The sketch below indicates a theoretical engagement if there was no Covid (the red dashed line). And let’s assume that the growth would have a steady, slow, and upward moving trend:
And then, the Covid hit, and the growth went stratospherically up. Of course, everyone was at home and engaged in all the social media out there. Young Robinhooders were gambling thousands of dollars buying worthless out of the money calls that were expiring the next day and losing it all.
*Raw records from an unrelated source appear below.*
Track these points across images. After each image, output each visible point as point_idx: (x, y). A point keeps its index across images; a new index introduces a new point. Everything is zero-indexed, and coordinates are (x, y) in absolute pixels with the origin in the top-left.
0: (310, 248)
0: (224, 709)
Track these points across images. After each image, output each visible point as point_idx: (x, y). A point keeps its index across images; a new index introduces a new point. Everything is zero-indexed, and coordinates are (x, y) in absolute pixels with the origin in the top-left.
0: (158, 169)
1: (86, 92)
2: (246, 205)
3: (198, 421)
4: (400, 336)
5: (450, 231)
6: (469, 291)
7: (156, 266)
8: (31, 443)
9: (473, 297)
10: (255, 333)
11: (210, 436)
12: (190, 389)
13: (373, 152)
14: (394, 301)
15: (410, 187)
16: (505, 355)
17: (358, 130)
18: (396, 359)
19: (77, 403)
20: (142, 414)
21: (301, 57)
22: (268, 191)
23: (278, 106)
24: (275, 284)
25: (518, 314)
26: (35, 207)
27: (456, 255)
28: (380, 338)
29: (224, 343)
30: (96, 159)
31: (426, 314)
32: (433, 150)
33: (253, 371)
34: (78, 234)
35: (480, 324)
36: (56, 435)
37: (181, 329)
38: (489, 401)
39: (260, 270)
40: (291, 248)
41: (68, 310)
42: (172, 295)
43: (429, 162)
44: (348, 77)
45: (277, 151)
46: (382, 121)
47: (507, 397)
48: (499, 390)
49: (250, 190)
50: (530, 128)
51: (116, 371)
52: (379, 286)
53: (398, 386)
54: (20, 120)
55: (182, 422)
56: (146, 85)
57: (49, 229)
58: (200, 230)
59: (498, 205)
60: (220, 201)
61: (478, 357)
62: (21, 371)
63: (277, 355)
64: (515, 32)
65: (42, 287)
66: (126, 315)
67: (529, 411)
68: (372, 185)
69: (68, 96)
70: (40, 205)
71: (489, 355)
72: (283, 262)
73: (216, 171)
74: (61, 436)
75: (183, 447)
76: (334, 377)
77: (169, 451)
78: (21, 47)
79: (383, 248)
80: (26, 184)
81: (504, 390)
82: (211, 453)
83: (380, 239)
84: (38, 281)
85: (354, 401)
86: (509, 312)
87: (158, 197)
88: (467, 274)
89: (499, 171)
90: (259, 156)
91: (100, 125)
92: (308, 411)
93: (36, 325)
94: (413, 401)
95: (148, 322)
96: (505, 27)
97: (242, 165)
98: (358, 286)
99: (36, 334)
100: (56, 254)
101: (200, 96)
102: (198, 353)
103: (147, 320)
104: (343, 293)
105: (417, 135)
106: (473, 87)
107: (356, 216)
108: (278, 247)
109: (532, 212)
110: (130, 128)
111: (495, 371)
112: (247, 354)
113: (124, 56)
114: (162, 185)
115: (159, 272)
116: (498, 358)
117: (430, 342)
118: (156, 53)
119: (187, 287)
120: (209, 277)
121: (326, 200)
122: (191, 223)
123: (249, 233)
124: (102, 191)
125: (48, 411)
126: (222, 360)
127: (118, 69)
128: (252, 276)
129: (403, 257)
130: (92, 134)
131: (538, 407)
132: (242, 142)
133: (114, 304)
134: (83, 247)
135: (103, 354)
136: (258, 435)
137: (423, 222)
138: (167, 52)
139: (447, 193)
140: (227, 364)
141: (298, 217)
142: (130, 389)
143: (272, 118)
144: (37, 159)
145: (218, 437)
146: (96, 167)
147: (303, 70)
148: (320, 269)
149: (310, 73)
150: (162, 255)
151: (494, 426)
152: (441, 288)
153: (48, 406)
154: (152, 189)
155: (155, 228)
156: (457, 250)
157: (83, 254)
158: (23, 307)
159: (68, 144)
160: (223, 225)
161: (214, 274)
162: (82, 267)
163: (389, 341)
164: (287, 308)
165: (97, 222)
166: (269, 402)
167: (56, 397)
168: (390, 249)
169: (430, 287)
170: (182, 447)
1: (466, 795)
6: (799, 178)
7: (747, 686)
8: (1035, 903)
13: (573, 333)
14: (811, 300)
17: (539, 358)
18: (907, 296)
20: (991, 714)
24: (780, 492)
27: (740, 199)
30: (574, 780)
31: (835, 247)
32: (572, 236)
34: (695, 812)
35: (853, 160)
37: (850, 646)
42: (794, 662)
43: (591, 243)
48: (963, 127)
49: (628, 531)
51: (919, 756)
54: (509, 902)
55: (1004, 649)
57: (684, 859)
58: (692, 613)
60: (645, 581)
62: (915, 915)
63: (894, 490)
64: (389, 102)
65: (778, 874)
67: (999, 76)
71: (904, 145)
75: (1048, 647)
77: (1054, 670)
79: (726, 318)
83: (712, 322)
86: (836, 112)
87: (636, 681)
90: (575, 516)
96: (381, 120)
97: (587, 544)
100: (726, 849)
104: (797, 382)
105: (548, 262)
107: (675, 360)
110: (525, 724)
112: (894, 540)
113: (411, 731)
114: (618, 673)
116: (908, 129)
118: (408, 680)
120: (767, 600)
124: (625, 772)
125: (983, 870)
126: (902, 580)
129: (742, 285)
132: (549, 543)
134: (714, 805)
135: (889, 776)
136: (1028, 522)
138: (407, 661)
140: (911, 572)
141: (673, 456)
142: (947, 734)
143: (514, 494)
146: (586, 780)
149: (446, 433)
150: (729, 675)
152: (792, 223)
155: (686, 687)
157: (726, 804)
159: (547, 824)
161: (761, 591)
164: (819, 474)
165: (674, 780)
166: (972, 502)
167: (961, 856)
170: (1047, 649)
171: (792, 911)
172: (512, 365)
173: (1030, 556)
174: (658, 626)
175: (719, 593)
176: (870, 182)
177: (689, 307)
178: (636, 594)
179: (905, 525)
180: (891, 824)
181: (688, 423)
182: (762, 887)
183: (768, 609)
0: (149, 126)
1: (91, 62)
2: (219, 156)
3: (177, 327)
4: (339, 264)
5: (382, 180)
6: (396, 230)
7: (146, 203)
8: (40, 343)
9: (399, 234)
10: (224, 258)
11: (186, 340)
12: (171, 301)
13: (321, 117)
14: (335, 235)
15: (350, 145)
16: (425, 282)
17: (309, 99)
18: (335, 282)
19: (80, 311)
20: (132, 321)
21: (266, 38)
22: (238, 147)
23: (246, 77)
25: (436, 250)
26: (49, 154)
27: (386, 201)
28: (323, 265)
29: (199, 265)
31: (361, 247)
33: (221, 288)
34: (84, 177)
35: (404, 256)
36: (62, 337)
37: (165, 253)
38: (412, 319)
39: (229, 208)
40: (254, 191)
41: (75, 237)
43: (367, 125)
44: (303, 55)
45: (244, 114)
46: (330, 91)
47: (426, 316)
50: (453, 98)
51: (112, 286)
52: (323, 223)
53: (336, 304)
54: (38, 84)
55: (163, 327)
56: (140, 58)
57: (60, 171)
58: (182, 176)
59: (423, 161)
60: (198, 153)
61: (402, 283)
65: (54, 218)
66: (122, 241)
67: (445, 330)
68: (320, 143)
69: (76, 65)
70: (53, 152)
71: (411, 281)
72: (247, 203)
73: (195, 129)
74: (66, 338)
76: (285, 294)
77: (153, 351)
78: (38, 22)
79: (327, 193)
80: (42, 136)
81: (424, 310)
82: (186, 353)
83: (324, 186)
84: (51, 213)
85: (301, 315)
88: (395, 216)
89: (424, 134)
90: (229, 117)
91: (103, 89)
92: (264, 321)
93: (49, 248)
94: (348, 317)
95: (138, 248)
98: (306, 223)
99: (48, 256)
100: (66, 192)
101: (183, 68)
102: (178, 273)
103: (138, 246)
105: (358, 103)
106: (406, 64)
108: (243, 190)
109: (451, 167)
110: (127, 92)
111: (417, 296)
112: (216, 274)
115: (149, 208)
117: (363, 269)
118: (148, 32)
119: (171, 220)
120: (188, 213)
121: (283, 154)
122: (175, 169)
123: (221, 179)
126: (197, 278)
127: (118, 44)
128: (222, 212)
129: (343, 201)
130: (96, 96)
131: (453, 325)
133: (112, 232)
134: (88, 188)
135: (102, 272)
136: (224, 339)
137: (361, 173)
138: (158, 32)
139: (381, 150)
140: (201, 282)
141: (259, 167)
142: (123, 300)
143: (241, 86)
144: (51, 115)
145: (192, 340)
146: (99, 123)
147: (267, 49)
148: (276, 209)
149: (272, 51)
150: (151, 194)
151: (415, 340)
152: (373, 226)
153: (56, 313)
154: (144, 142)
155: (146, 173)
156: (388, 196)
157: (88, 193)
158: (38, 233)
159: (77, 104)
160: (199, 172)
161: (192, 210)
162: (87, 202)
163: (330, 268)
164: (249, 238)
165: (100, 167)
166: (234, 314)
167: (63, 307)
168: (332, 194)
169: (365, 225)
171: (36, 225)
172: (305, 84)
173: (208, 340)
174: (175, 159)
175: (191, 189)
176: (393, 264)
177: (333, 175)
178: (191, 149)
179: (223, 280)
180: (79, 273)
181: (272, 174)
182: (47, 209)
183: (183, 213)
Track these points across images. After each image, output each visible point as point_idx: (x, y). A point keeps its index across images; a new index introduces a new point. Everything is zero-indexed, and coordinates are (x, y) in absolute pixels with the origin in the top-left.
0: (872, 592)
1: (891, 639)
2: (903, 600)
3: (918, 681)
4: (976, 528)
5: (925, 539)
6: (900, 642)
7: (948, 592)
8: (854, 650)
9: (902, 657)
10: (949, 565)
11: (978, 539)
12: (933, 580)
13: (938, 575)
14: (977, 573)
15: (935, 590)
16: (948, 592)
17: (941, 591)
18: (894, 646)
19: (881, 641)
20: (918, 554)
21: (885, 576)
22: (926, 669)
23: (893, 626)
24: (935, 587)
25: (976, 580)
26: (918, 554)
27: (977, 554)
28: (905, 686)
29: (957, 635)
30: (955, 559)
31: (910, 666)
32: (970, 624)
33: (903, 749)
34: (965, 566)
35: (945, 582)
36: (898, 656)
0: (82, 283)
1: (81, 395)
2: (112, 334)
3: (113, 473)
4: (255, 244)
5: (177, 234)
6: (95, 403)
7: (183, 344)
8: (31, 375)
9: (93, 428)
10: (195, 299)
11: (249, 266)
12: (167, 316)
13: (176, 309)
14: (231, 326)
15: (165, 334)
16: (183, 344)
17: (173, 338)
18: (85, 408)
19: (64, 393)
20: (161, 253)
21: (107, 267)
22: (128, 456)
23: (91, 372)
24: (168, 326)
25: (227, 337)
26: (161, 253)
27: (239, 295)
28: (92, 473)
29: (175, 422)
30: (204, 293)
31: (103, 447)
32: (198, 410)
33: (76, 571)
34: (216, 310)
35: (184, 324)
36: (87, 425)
And the ole good Wall Street had an orgasm over the rapid growth, ignoring, that it was a distorted growth, not a normal, typical growth (same with overall S&P 500 earnings, by the way). It was obvious that once the Covid goes away and we return back to normal, this growth will slow as well.
And now, Wall Street is surprised that the growth of the distractions was not as they thought originally and pooped. Facebook lost almost 23% after hours. It is definitely an overreaction and tomorrow morning it may recover a bit.
Today’s ADP private payroll drop may impact Friday’s official jobs report for January and combined with the FB earnings miss may have an impact on the S&P500 trading tomorrow. So, expect a down day.